Identify which is which given that you can only differentiate them via differences in asymptotic time for different data sets. (Meaning no run time cross comparison between the two sorts, as our professor may add constant time costs making Insertion Sort slower).

Edit: To clarify, we can specify any array of length n, with a particular sequence if you wish, to see the time it took to sort.
However, you may not compare times between the two sorts. E.g. This sort is faster, therefore this is Insertion Sort.

My findings:

            Insertion Sort | Bubble Sort
Best case:            O(n) | O(n)
Worst case:         O(n^2) | O(n^2)
Average case:       O(n^2) | O(n^2)
Stable:                Yes | Yes
In-place:              Yes | Yes
Nearly Sorted:        O(n) | O(n)
Reversed:           O(n^2) | O(n^2)
Few Unique: closer to O(n) | closer to O(n^2) // not sure


Given how similar the two sorts are, it's really hard to distinct them...
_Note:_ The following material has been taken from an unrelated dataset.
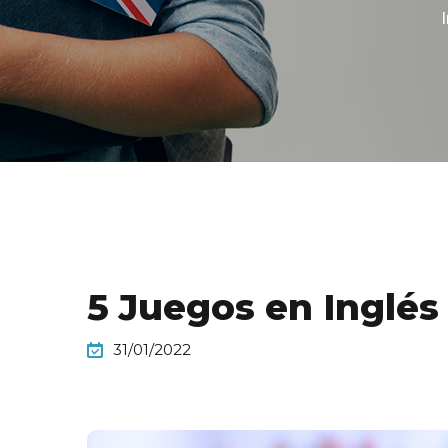
I
5 Juegos en Inglés 
31/01/2022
• I find the problem statement unclear. Exactly what is allowed? What does the problem statement mean by "asymptotic time for different data sets"? Does it mean you are allowed to provide an input to the sorting algorithm, and then observe how long the algorithm takes? But asymptotic running time is not about a single data set, but rather an infinite sequence of data sets. So exactly what form of differentiation is allowed? Can you edit to clarify? If you're not sure, then it sounds like your next step is to ask your instructor what he/she intended by the question. – D.W. Jan 30 '16 at 5:30
• @D.W. We are allowed to compare data sets run time for each sort, meaning we can compare run times for n = 100 vs n = 1000000 to see if the sort did it in O(n) or O(n^2) for let's say, a reversed sorted data set. – Kai Jan 30 '16 at 5:34
• I stand by my prior comment. Looking at the running time for finite values of n does not tell you what the asymptotic running time is. You can't tell whether a program is $O(n)$ or $O(n^2)$ by looking at running time for a few finite values of $n$. Asymptotic running time, by definition, refers to the behavior of the running time for a set of infinitely many input sizes. It sounds like the problem is not well-posed. Perhaps we can try to guess what might have been intended, but if we take the wording literally, it does not seem well-defined. – D.W. Jan 30 '16 at 5:50
• Anyway, even with your comment, it's still not exactly clear what we are allowed to do. Are we allowed to specify a specific input and see the running time on that input? To specify a value of $n$ and see the maximum running time over all arrays of length $n$? To specify an infinite sequence of inputs and learn the asymptotic running time for that sequence of inputs? Something else? It's not clear. Please edit the question to clarify exactly what we are allowed to do and exactly what value we learn in response. – D.W. Jan 30 '16 at 5:52
• The problem is ill-posed. You can not hope to get asymptotics from a finite sample of running times. – Raphael Jan 30 '16 at 13:07

Unfortunately, your problem statement is contradictory, so the problem cannot be solved in its current form. Your question states that we can obtain the running time for finite values of $n$. However, it also states that we only learn the asymptotic running time. This is self-contradictory, because it is not possible to infer the asymptotic running time based on any finite number of measurements.
If I had to speculate, I'd guess that maybe what the instructor actually wants you to do is find an infinite sequence of inputs $a_1,a_2,a_3,\dots$ such that: (1) $a_i$ is an array of length $i$; (2) the asymptotic running time of Insertion Sort on these inputs differs by more than a constant factor from the asymptotic running time of Bubble Sort on these inputs. If that's correct, your next step should be to investigate various ways you might construct such a sequence. I emphasize that this is only speculation, and not something that can be definitively derived from the problem statement as provided.